Source passage:
────
New York day 4: Both Sides of Brooklyn Bridge

Once I had finished my tour of the Statue of Liberty and Ellis Island, I took the free Downtown Connection from Battery Park to Wall Street.

Wall Street

Click on the photos for enlargements
Looking down Wall Street (with Trinity Church visible at the end) and the foot of the Trump Building

Wall Street runs through the heart of the Financial District in Lower Manhattan.  I expected more flash and evidence of the grinding wheels of capitalism but Wall Street is a rather ordinary looking street.

On the other hand, The New York Stock Exchange is anything but ordinary looking.  Majestic was the word that came to mind!


The New York Stock Exchange

This was such a big, grand building and I just couldn’t manage to fit the whole building in the frame!  I loved the detail on the building and would have loved to have gone inside but apparently they don’t allow members of the public anymore.

The Federal Hall National Memorial

Across the road from the New York Stock Exchange is the Federal Hall National Memorial.  The Federal Hall was the first Capitol of the USA and the Bill of Rights was passed there.  It is free to get into the Memorial and they are open weekdays from 9am to 5pm.  Unfortunately, I didn’t realise the significance of the building at the time and didn’t go inside.  I will have to go back there one day!

South Street Seaport

From Wall Street, I took a walk up to the historic South Street Seaport District.  This is the most exquisite and old area where the streets have cobblestones and the area has been around since the 17th century.  Some of the restored buildings are from the 18th and 19th century!

South Street Seaport

You can visit the South Street Seaport Museum for $10 and it looks really worth it but I was a little wet (see the rain in the photo above) and a little hungry so I got on the subway and went to Brooklyn.


The Brooklyn US Post Office in Cadman Plaza

My immediate impression of Brooklyn is that there is a lot more open space and room to move than Manhattan.  Manhattan is exhilarating and exciting but I imagine a lot of people might prefer the space in Brooklyn.

Cadman Plaza Park and the Brooklyn War Memorial

The inscription on the Brooklyn War Memorial reads:

This memorial is dedicated
to the heroic men and women of the Borough of Brooklyn
who fought for liberty in the Second World War 1941-1945
and especially those who suffered and died.
────
Exercise inputs:
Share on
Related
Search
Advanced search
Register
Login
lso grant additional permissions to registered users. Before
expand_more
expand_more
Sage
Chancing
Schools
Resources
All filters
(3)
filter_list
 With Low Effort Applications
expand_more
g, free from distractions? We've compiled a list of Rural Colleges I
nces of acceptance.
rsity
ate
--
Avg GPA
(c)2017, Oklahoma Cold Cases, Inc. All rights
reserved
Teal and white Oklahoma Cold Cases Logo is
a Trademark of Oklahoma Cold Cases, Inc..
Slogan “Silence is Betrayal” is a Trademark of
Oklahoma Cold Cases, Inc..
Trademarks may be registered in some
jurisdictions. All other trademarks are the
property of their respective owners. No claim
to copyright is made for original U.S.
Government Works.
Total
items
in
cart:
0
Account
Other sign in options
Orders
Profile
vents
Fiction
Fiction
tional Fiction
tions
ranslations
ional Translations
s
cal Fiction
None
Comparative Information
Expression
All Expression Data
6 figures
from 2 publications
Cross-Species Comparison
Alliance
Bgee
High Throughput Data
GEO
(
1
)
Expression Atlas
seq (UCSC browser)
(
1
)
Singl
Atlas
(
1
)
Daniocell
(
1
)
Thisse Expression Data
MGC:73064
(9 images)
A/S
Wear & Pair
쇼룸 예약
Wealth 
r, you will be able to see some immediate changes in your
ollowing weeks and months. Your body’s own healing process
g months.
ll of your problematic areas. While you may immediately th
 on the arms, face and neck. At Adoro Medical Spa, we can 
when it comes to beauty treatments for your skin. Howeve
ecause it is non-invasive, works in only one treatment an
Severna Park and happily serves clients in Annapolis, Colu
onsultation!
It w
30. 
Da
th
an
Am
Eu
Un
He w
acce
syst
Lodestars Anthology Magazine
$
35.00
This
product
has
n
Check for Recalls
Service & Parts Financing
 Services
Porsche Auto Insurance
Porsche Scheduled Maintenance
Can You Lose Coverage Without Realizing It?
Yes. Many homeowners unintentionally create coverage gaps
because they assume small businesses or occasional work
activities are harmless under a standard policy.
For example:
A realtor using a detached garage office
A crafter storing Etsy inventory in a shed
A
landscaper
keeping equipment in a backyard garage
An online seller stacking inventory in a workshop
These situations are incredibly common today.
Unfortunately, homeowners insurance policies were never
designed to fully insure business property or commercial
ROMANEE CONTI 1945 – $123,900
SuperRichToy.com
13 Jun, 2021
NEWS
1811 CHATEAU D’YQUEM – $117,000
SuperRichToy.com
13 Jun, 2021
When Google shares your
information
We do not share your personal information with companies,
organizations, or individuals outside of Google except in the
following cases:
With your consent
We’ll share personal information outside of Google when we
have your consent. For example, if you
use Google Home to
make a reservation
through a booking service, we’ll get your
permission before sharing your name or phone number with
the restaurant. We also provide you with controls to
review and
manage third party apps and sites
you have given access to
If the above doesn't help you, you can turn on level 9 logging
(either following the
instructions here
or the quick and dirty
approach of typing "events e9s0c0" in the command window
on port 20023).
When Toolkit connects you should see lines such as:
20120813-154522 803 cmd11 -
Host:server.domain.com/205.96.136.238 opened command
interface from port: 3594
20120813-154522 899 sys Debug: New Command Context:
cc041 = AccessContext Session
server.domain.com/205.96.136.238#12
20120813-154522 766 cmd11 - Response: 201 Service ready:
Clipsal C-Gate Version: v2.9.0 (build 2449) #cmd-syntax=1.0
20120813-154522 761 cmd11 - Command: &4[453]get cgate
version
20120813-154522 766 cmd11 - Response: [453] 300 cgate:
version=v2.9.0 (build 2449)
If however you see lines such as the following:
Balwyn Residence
────
Job A: Edit the records starting at their first line and ending at the line containing "ional Translations": swap "expand_more" for "expand_less" everywhere it appears and leave the rest unchanged.
Job B: Resume the New York travel post after its final line and keep writing.

Task result A:
Share on
Related
Search
Advanced search
Register
Login
lso grant additional permissions to registered users. Before
expand_less
expand_less
Sage
Chancing
Schools
Resources
All filters
(3)
filter_list
 With Low Effort Applications
expand_less
g, free from distractions? We've compiled a list of Rural Colleges I
nces of acceptance.
rsity
ate
--
Avg GPA
(c)2017, Oklahoma Cold Cases, Inc. All rights
reserved
Teal and white Oklahoma Cold Cases Logo is
a Trademark of Oklahoma Cold Cases, Inc..
Slogan “Silence is Betrayal” is a Trademark of
Oklahoma Cold Cases, Inc..
Trademarks may be registered in some
jurisdictions. All other trademarks are the
property of their respective owners. No claim
to copyright is made for original U.S.
Government Works.
Total
items
in
cart:
0
Account
Other sign in options
Orders
Profile
vents
Fiction
Fiction
tional Fiction
tions
ranslations
ional Translations

Task result B:
May their sacrifice inspire future generations
and lead to universal peace.

Eventually, I found my way to Grimaldi's Pizzeria under the Brooklyn Bridge where you can find the best pizza on Earth in New York according to Zagat.

Grimaldi's Pizzeria under the Brooklyn Bridge

I had an anchovy, capers and black olive pizza.  A word to the wise, the pizzas are huge, you can’t ask for slices and they are moderately pricey so I would absolutely recommend going to the pizzeria in a group so that you can share.  They don’t accept credit cards either so make sure you have cash.  But yes, the pizza that was Frank Sinatra’s favourite was indeed absolutely amazing and the homeless man I gave my leftovers to called me an angel from heaven when I told him it was Grimaldi’s pizza.

Unfortunately, it was absolutely pouring with rain when I got out of the pizzeria and I got soaked through!

The Brooklyn Bridge and the Tobacco Warehouse

I stood in a door way for a while willing myself to find a way up to the top of the bridge.  This particular area of Brooklyn is known as “Down Under the Manhattan Bridge Underpass” or DUMBO for short and if you’d like to learn more about this historic and beautiful area, visit the Dumbo, NYC blog.

The Tobacco Warehouse

I left the shelter of the doorway and then a kind man let me stand in his parking garage for quite some time as the rain came pounding down.  I eventually left the garage with the intention of finding the steps up to the top of the bridge but then just asked for directions to the subway and decided to make my way to my evening’s destination.  I was too wet and bedraggled by that stage to do much else!

I still  can’t quite believe that I went all the way to New York and to Brooklyn and that I didn’t walk back along the Brooklyn Bridge. 

I definitely have to visit this city again and my husband recently said that the first thing we would do when he got his British passport would be to visit New York! Could it be that I’ll be writing posts about our visit at Christmas 2010?  I hope so.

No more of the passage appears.